Plus globalement, on pourrait penser que la négligence de la Ville à modifier le zonage à temps afin de couper court à la plateforme de Ray-Mont témoignait d’une aspiration à un retour de la vocation industrielle de ce site étant donné son lucratif rendement fiscal. D’autant plus que la construction de la plateforme était certainement un souhait du conseil d’administration du Port de Montréal, en étroite connivence avec Ray-Mont, sous juridiction du gouvernement fédéral et dont le conseil est composé de gens émanant de l’élite affairiste du Grand Montréal nommés par le gouvernement fédéral. Ne manque plus dans le portrait que le gouvernement québécois qui souhaite industrialiser la Vallée du St-Laurent, en particulier le Premier ministre avec son Projet Saint-Laurent qui a relancé sa carrière politique avec la CAQ (Robert Dutrisac, Legault rêve d’une « vallée de l’innovation », Le Devoir, 25/03/13).
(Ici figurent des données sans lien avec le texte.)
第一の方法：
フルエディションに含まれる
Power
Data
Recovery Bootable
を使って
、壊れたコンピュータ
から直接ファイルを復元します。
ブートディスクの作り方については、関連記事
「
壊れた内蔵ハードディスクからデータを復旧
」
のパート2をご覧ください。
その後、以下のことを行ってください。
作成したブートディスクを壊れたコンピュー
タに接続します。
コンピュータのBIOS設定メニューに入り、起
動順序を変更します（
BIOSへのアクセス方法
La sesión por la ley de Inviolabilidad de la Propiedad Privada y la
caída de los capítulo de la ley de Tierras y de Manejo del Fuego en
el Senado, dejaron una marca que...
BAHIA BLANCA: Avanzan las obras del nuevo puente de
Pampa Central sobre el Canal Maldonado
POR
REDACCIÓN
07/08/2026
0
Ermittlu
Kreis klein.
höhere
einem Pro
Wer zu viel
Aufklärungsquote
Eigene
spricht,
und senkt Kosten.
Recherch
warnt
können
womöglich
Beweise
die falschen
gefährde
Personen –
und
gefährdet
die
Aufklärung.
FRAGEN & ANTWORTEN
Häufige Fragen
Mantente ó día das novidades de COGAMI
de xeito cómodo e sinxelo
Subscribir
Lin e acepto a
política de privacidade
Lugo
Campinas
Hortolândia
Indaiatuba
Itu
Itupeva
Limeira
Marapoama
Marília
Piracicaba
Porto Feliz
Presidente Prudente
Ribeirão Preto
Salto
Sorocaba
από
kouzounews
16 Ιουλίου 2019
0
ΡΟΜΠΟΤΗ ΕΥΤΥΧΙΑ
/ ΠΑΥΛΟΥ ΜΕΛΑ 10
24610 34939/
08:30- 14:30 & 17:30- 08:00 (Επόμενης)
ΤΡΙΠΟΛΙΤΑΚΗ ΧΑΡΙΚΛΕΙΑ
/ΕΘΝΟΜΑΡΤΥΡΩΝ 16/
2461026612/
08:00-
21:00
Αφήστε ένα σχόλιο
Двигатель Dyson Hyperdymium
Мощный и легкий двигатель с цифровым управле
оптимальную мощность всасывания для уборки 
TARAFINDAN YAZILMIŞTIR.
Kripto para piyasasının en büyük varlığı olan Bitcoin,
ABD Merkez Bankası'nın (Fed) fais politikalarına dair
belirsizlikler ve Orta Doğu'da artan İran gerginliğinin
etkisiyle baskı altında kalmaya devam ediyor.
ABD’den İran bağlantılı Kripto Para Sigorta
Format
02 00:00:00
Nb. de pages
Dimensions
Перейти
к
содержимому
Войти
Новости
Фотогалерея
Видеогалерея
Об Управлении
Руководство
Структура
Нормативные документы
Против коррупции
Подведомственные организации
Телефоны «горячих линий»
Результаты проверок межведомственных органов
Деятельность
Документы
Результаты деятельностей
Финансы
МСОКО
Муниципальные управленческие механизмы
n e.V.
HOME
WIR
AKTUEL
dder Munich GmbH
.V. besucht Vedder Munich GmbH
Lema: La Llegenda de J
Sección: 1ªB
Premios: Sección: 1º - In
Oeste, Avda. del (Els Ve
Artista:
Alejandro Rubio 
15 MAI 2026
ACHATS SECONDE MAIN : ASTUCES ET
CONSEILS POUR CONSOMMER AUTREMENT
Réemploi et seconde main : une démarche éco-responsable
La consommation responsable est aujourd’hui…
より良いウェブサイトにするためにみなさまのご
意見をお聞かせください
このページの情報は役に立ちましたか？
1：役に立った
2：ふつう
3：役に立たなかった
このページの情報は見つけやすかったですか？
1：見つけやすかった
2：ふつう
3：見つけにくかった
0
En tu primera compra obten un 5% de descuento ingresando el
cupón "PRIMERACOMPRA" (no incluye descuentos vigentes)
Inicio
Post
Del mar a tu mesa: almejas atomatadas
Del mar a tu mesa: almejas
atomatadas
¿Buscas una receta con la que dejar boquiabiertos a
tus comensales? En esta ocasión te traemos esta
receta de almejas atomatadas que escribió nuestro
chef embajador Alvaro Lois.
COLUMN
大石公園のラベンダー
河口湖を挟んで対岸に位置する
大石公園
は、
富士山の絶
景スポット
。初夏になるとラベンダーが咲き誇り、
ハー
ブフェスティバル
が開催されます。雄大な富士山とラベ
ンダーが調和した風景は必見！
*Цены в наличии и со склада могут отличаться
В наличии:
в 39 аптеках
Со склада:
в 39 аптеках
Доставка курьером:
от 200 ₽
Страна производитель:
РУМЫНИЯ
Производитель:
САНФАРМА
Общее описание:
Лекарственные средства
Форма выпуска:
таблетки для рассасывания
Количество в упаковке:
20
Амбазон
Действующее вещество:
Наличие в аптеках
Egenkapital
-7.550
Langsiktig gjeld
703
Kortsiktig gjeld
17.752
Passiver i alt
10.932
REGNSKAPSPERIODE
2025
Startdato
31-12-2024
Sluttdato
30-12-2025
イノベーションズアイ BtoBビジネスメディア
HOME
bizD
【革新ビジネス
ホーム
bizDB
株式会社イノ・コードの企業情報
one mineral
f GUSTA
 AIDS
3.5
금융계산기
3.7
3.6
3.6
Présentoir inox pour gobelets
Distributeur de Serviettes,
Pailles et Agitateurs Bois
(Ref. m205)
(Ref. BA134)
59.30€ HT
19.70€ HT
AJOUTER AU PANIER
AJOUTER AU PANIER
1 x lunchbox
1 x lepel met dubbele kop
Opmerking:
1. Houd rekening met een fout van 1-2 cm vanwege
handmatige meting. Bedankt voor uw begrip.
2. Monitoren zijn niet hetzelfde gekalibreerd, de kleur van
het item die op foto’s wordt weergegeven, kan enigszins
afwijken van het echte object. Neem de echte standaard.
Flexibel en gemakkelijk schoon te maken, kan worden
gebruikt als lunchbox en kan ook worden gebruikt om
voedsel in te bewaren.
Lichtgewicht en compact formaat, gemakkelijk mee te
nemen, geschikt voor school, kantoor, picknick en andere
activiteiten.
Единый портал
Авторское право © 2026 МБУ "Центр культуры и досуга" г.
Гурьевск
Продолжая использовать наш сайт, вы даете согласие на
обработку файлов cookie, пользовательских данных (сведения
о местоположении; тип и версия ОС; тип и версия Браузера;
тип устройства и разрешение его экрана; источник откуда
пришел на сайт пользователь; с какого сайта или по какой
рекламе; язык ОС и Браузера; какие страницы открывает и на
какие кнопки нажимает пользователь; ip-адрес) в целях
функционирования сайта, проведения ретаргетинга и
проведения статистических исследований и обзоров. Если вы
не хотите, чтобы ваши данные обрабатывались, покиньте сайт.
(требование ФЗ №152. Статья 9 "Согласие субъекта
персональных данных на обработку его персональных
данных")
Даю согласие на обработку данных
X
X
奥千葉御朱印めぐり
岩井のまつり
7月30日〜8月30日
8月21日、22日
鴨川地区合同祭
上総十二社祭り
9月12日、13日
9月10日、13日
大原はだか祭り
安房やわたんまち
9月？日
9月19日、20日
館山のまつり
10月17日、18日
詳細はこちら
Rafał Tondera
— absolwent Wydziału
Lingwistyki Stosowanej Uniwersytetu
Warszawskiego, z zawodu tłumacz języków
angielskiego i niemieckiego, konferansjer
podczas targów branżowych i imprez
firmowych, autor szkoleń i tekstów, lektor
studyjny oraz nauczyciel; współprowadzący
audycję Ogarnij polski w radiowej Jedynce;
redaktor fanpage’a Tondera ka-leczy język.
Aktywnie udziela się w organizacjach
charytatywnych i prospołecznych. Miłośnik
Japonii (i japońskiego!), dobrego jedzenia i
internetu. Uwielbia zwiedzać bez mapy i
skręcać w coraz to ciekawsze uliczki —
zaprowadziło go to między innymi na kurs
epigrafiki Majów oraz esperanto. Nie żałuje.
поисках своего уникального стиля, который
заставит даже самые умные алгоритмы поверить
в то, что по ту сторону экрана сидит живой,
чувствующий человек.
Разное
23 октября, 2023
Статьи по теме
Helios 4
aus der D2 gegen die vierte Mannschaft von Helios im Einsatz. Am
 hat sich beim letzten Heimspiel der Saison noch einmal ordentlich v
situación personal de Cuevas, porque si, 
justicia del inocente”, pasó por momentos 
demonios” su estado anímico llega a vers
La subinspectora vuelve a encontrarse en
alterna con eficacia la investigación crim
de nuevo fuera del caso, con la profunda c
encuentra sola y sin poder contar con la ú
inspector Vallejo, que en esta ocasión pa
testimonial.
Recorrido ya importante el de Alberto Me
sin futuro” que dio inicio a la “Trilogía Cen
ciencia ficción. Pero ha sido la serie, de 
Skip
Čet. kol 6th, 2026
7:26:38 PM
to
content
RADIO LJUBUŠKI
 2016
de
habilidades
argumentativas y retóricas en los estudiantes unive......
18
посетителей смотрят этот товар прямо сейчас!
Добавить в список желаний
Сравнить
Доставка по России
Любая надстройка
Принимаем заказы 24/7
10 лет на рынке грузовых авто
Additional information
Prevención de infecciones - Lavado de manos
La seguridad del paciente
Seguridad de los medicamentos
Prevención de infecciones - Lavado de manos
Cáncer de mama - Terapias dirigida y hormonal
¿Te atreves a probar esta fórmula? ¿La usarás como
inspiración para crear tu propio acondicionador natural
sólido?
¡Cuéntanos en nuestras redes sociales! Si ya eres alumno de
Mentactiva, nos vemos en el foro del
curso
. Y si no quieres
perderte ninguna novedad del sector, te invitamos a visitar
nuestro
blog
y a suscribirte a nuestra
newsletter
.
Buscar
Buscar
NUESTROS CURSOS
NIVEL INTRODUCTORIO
Il ne faut pas craindre de mettre à contribution cette panoplie d’opposants davantage branchés sur la libre circulation des marchandises que sur la sauvegarde de la nature et tous imbus de la quasi-religion du sacro-saint droit de propriété en vue du profit. Il faut d’autant plus les faire payer tant pour le coût de l’expropriation et pour les frais d’aménagement du Parc-nature L’Assomption que ni le ministre de l’Environnement du Canada ni celui du Québec n’ont jugé bon de se déplacer pour la COP16 de Cali sur la biodiversité (Alexandre Shields, Steven Guilbeault et Benoit Charette n’iront pas à la COP16 sur la biodiversité, Le Devoir, 30/10/24) dont le mandat était de donner suite au Cadre mondial de la biodiversité de KunmingMontréal issu de la COP15. Cette COP16 s’est finalement terminée en queue de poisson parce que les avaricieux pays riches ont refusé de soutenir les pays pauvres — allô impérialisme — autrement que par des aumônes alors que l’essentiel de la biodiversité à protéger et à restaurer s’y trouve (Benjamin Legendre - Agence France-Presse et Mariette Le Roux - Agence France-Presse,La COP16 se termine sans parvenir à un accord sur le financement, Le Devoir, 2/11/24).